The U.S. Citizenship and Immigration Service (USCIS) has issued a final memorandum to issue guidelines Matter of F-M-Co. as an accepted decision of the Administrative Appeals Office. The decision clarifies that a petitioner for employment-related multinational executives or managers of the first preference category has a qualified relationship with the beneficiary’s foreign employer at the time the application is submitted and must maintain this relationship until the application is decided. It also clarifies that a petitioner in a corporate restructuring affecting the foreign company before submitting the application for an immigration visa can demonstrate that the beneficiary’s qualified foreign employer continues to exist and do business through a valid successor company.
This differs significantly for an L-1 extension. In our previous blog, questions arising from changes in foreign companies after an L-1 petition was approved, we explained that an extension application for an L-1 can be made even if the foreign company (i.e. parent company, affiliate, subsidiary) The foreigner with the L-1 visa has resolved and there is no successor or successor interested as long as there is a foreign qualified entity, even if that foreign entity is not the one that Beneficiaries. According to 8 CFR §214.2 (l) (1) (ii) (G) (2) the employer must be an L-1 non-immigrant in the United States and at least one other country for the duration of his stay in the United States. A foreign qualified company must also do business for the entire period that the beneficiary is in L-1 status. However, it is less clear whether the foreign qualified entity must be the same one that the L-1 employed abroad. Still, an old decision by the Immigration Complaints Board Matter of Chartier, 16 I & N Dec. 284 (BIA 1977), ensures clarity. in the Matter of ChartierThe L-1 employee was employed by a company in Canada and was then transferred to work for the same employer in the United States. The service granted L-1 status to the foreign worker and later revoked him because he found that the employer had no subsidiary or affiliate in Canada. The service argued that without an established overseas office there was no place for the foreigner to return and that his L-1 employment could not be considered temporary. The Board rejected this argument and, in its interim decision, concluded that the L-1 employee could be sent back to Canada. or to the company’s subsidiary in Belgium. The Board’s decision indicates that the L-1 was valid as long as the company a qualifying unit abroad, even if it was not the Foreign company in which the L-1 employee has gained his qualified experience. This conclusion can also be drawn from USCIS L-1 training materials that were uncovered in response to a FOIA request and can be found in the AILA InfoNet under AILA Doc. No. 13042663 (published April 26, 2013).

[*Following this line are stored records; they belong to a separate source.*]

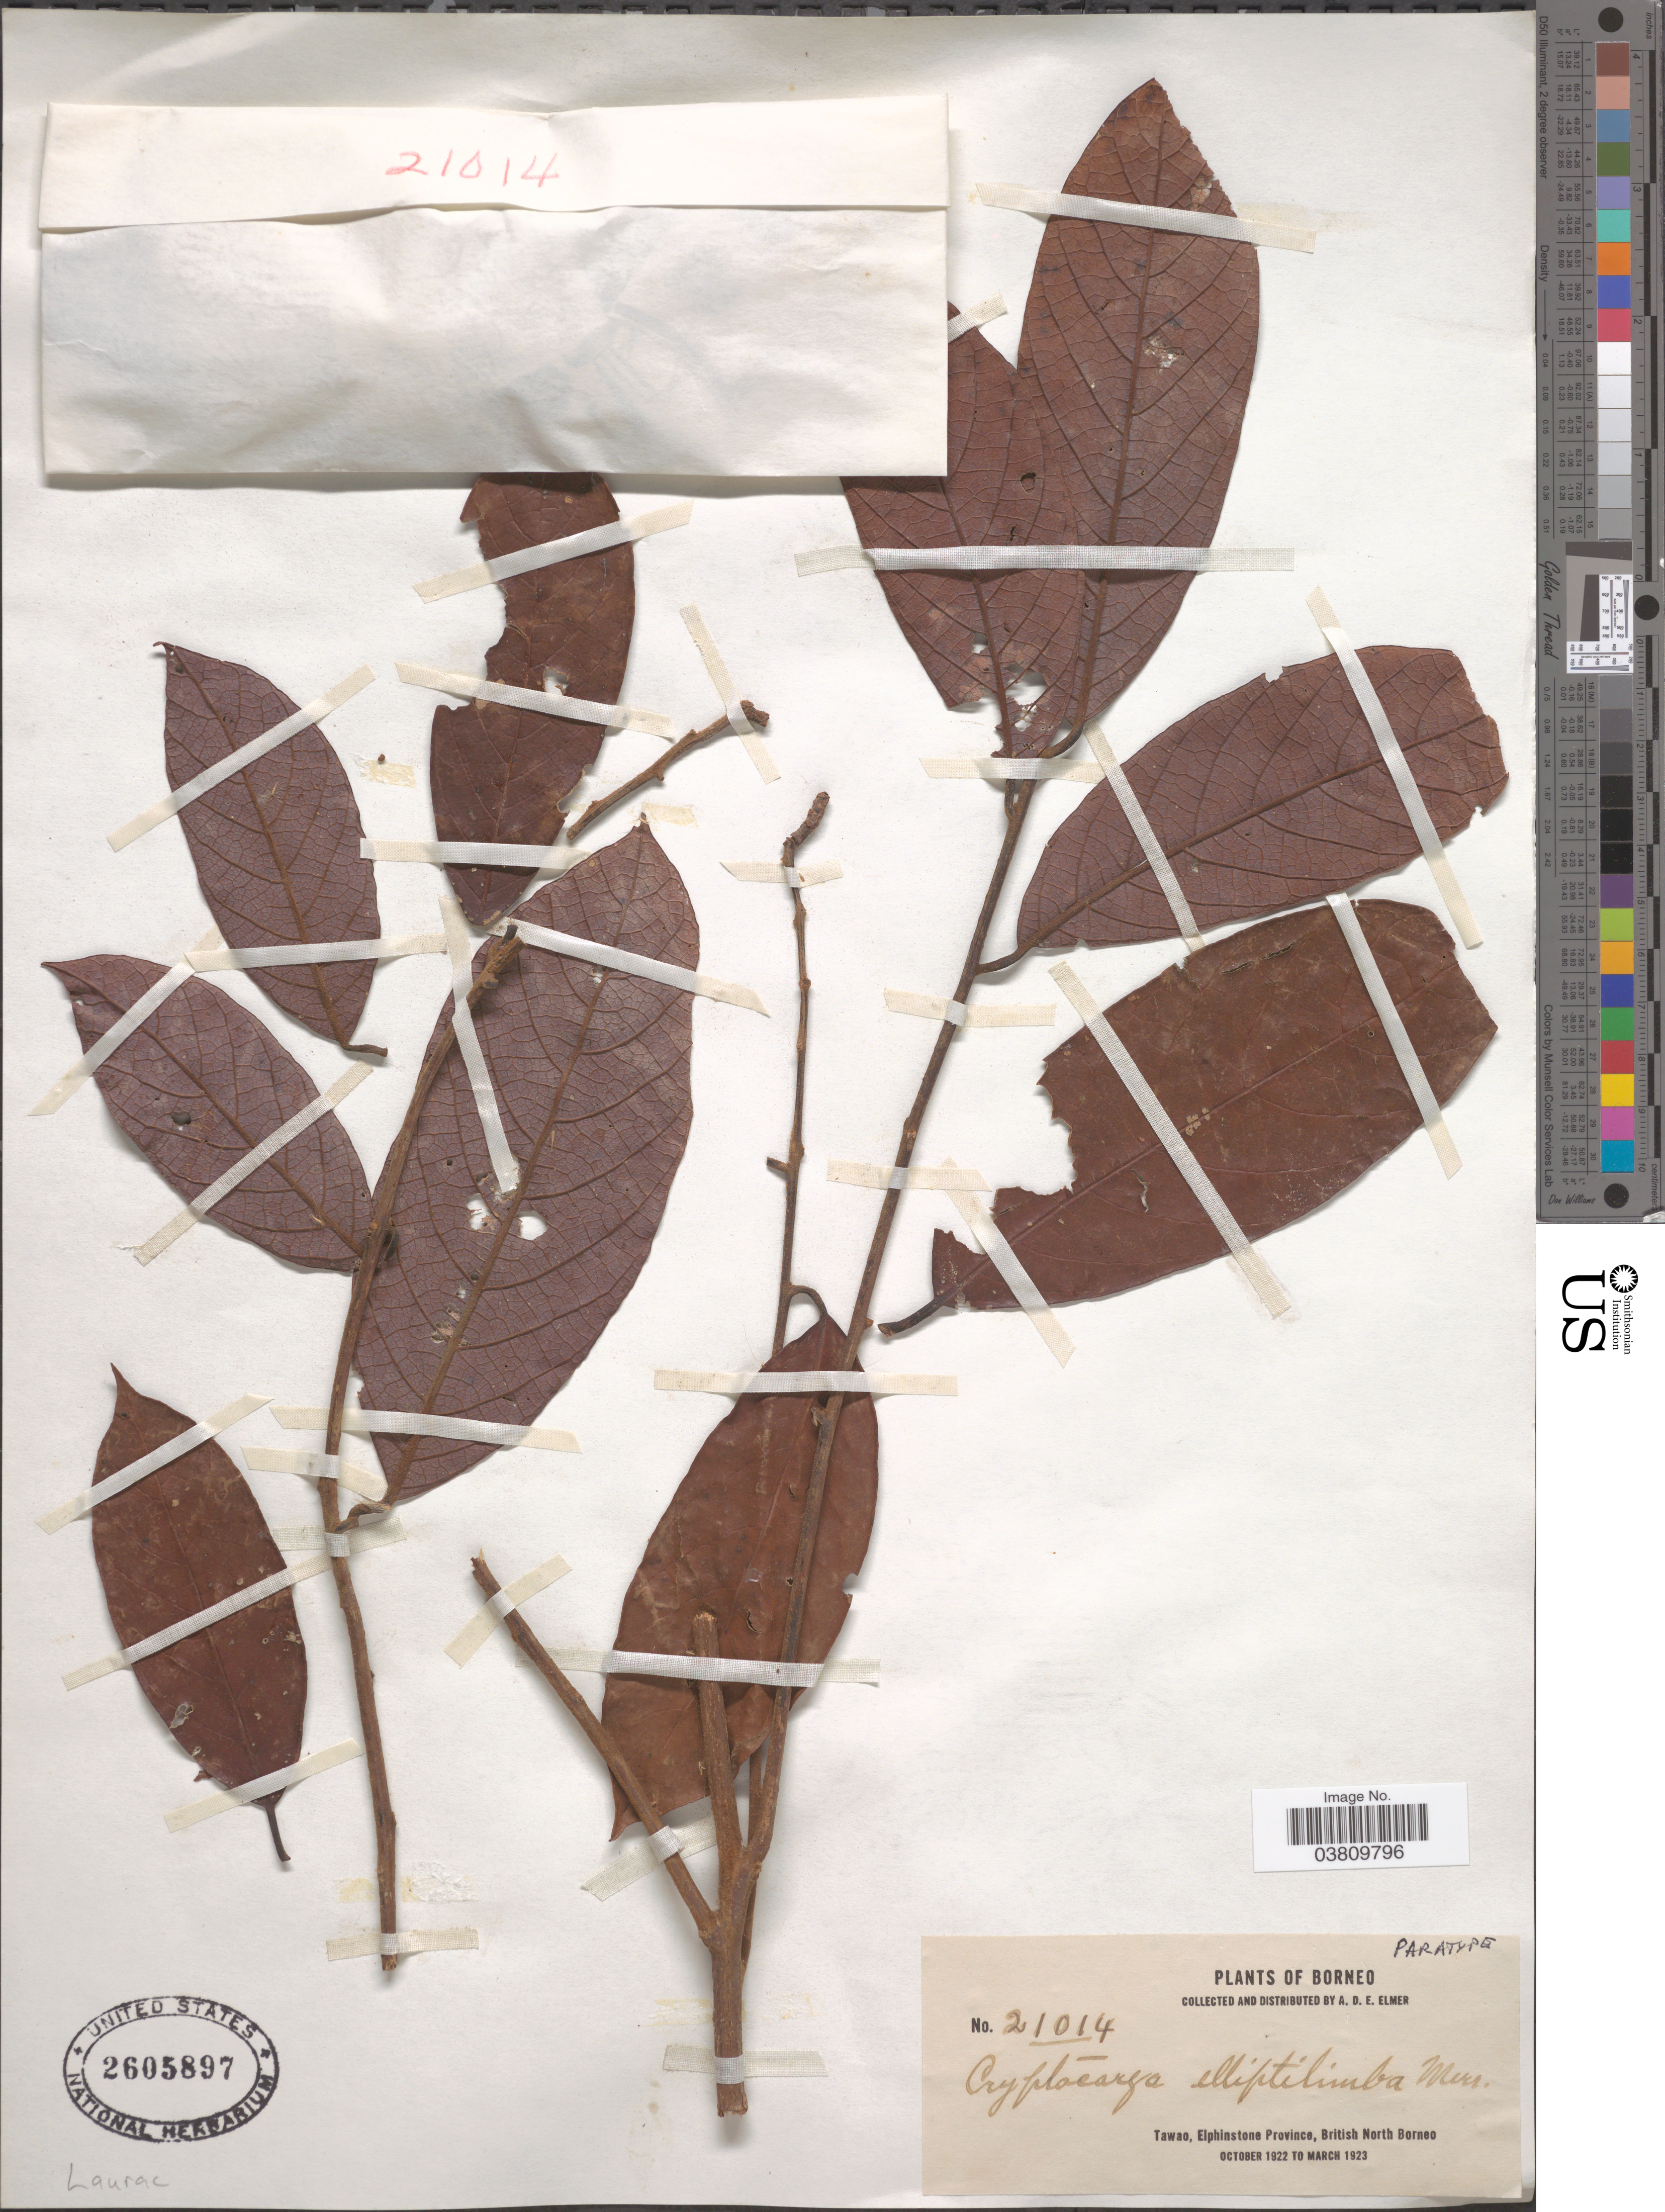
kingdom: Plantae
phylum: Tracheophyta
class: Magnoliopsida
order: Laurales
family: Lauraceae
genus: Cryptocarya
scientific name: Cryptocarya elliptilimba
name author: Merr.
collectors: A. D. E. Elmer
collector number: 21014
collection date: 1922-10/1923-03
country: Malaysia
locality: Borneo. Tawao, Elphinstone Province, British North Borneo.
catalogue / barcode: US 2605897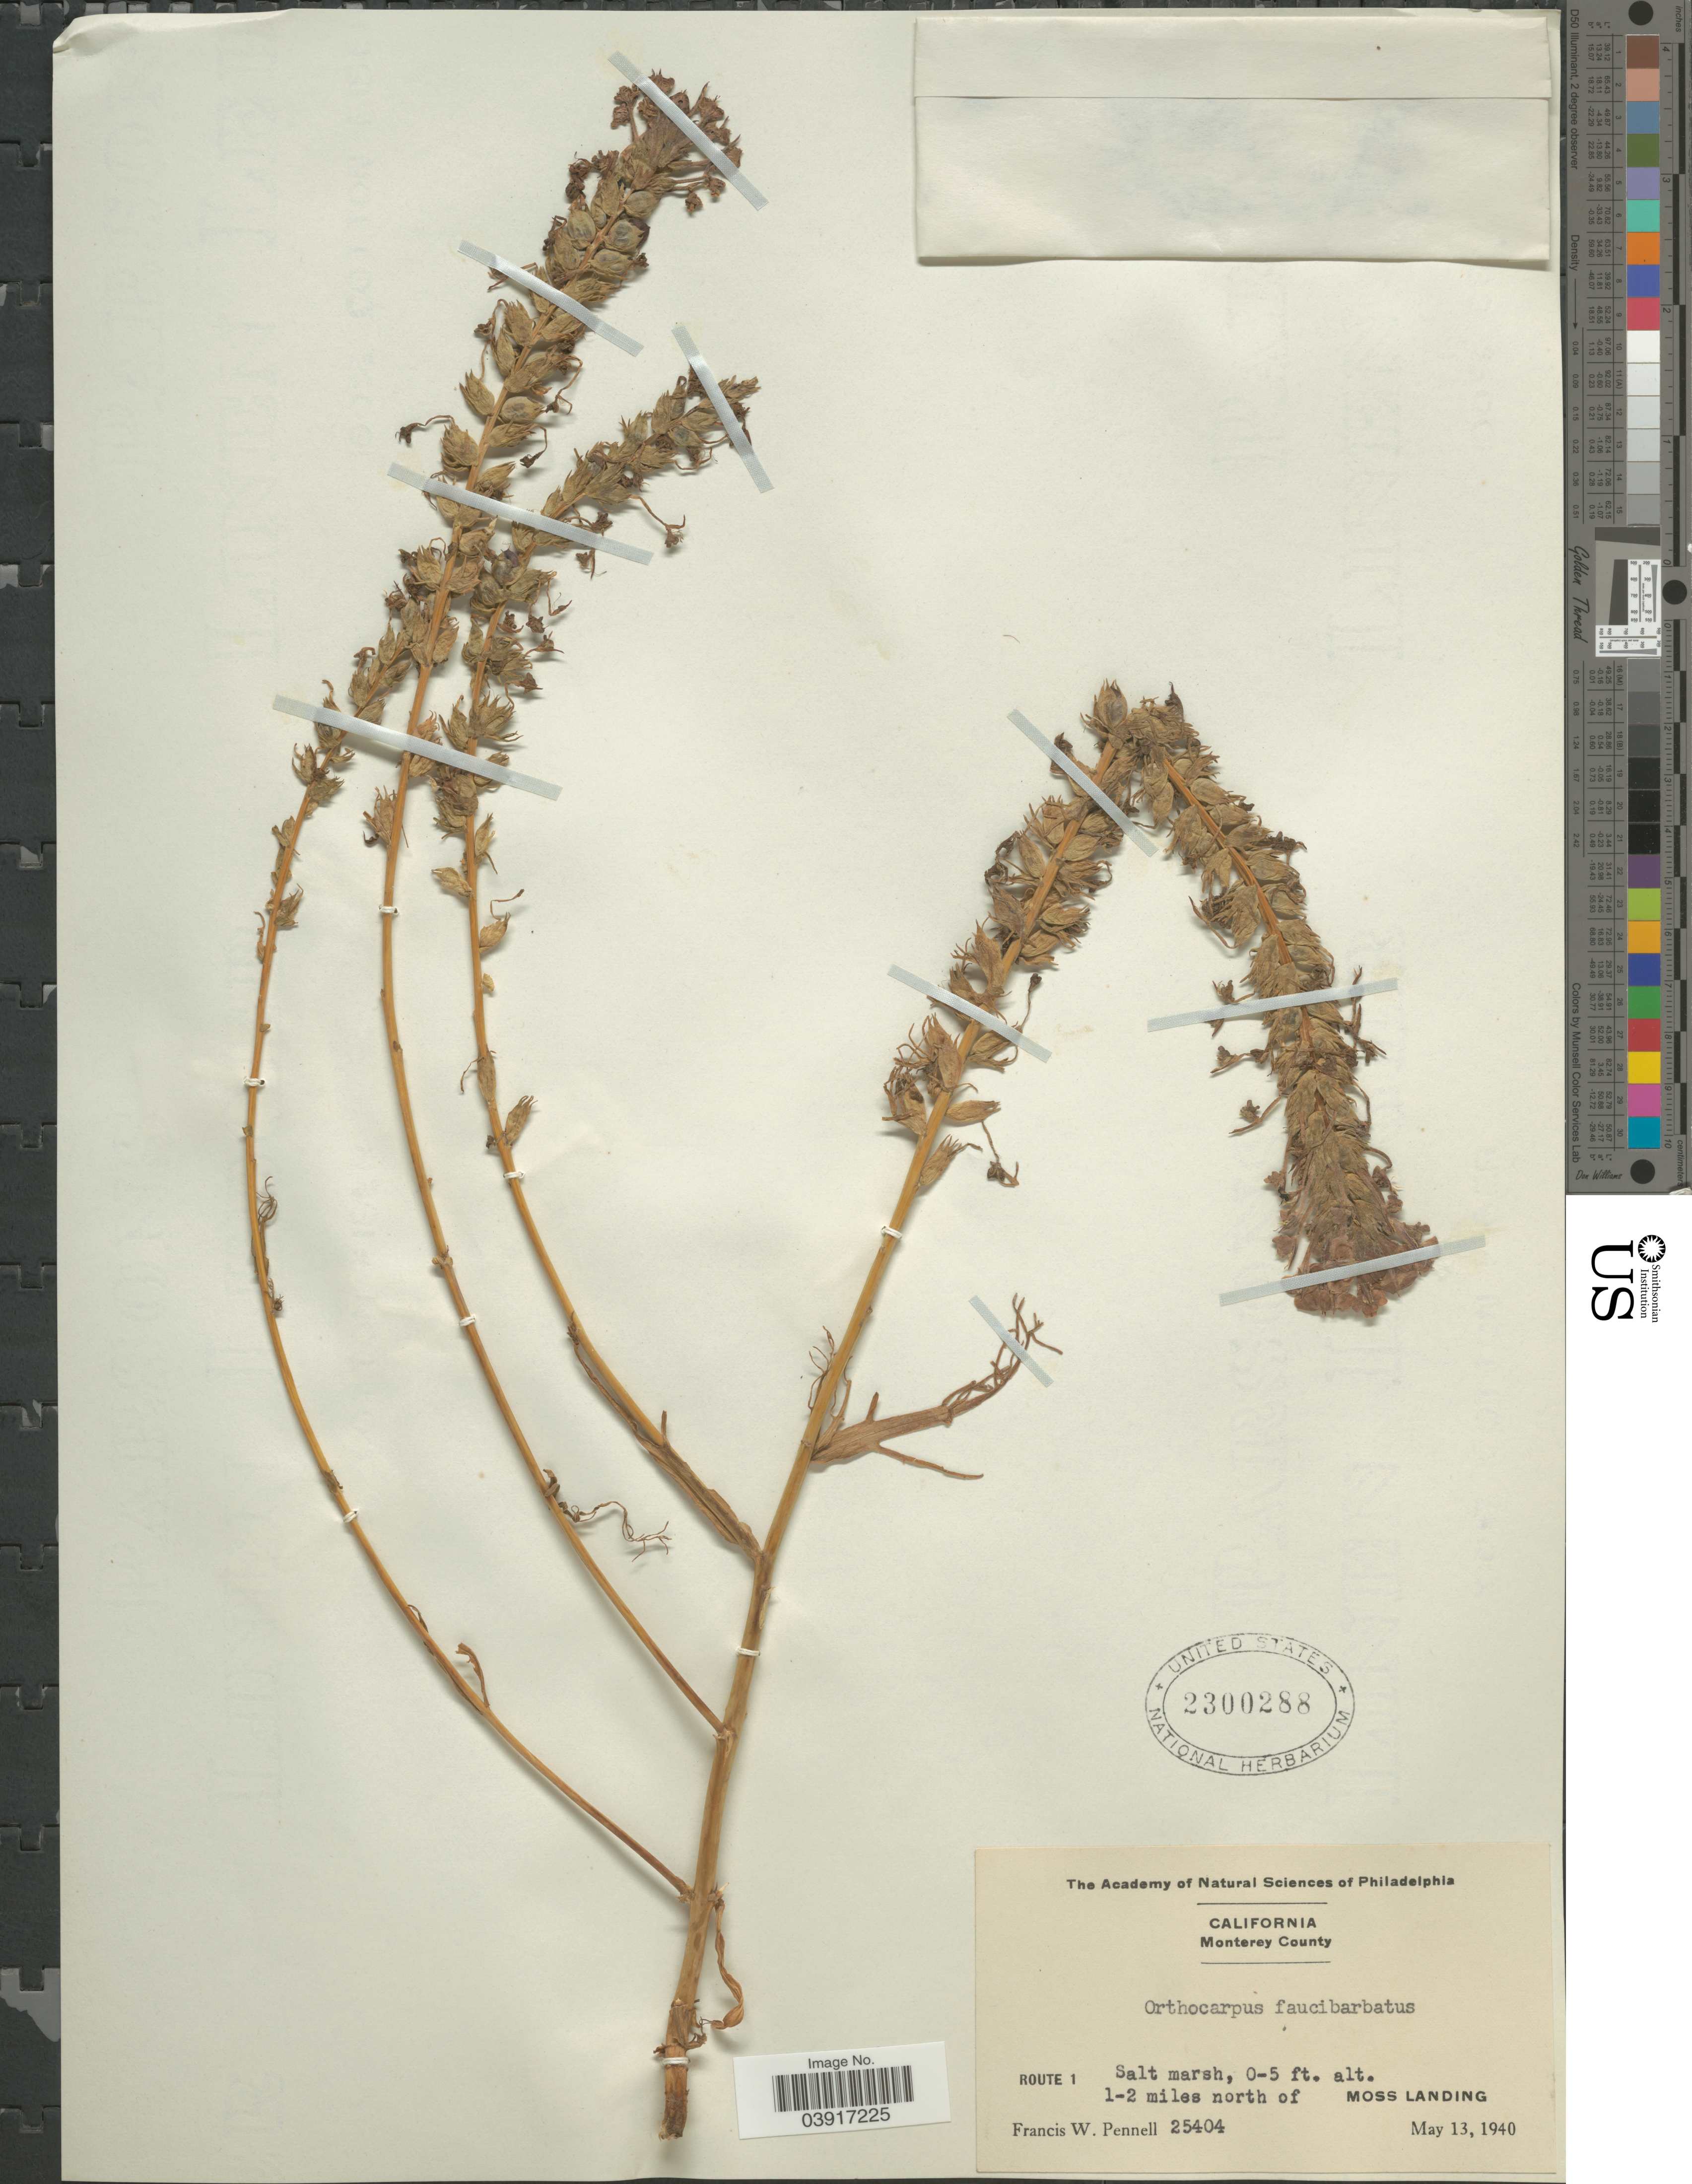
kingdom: Plantae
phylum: Tracheophyta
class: Magnoliopsida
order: Lamiales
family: Orobanchaceae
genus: Orthocarpus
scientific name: Orthocarpus faucibarbatus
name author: A. Gray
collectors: F. W. Pennell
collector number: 25404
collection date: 1940-05-13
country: United States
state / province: California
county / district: Monterey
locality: Monterey County. Route 1, 1-2 miles north of Moss Landing.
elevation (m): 0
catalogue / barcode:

Matter of F-M-Co Confirms that the analysis will change if the L-1 beneficiary is from the U.S. lawful permanent residence according to the employment-related first preference for multinational executives or managers under INA § 203 (b) (C) according to the employment-related first Preference is sponsored preference (EB-1C), and the foreign company in which the beneficiary has worked no longer exists due to a restructuring. There is no parallel regulation to 8 CFR § 214.2 (l) (1) (ii) (G) (2); the analogous determination at 8 C.F.R. Pursuant to Section 204.5 (j) (3) (i) (C), the “potential employer in the United States is the same employer or a subsidiary, or an affiliate of the company or company, or any other legal entity of which the alien was employed abroad. ”(Emphasis added.) If the foreign company that employed the beneficiary no longer exists, it must at least succeed the previous company under the Neufeld memorandum from 2009, in which a generally understandable definition of the successor was adopted in a previously defined strict reading – whereby a valid successor relationship could only be established by assuming all the rights, duties and obligations of a previous company. The Neufeld Memorandum turned to the Black’s Law Dictionary to get definitions of “successor” and “interested successor”. In the 2009 edition of the Black’s Law Dictionary, a “successor” was defined as “a company that is associated with the rights and obligations of a previous company through the merging, consolidation or other assumption of interests” and as an “interested successor” others in ownership or control of property follows “and” retains the same rights as the original owner, without material change. ” By deciding that the qualified company abroad does not have to exist in exactly the same legal form and that a successor company can be considered the same company that employed the beneficiary abroad, the AAO acknowledged the fact that large organizations may need to be restructured will. As a result, associated companies can be merged, consolidated or dissolved.
The decision of the AAO in Matter of F-M-Co will unfortunately lead to different and absurd results for an L-1 extension without a migration background and for an application for permanent residence. If a beneficiary applies for L-1 status renewal after the foreign company that has employed it no longer exists, the extension may be approved based on the existence of another qualified foreign company abroad. If the beneficiary is then sponsored for a permanent residence permit, however, there must be a valid current relationship between the U.S. petitioner and the foreign entity or successor organization, as generally defined in the Neufeld Memorandum, for the immigration visa to be approved. If, despite a merger or transfer, the foreign company no longer meets the definition of a parent company, an affiliate or a subsidiary and also does not meet the definition of a successor, the application for permanent residence will not be approved.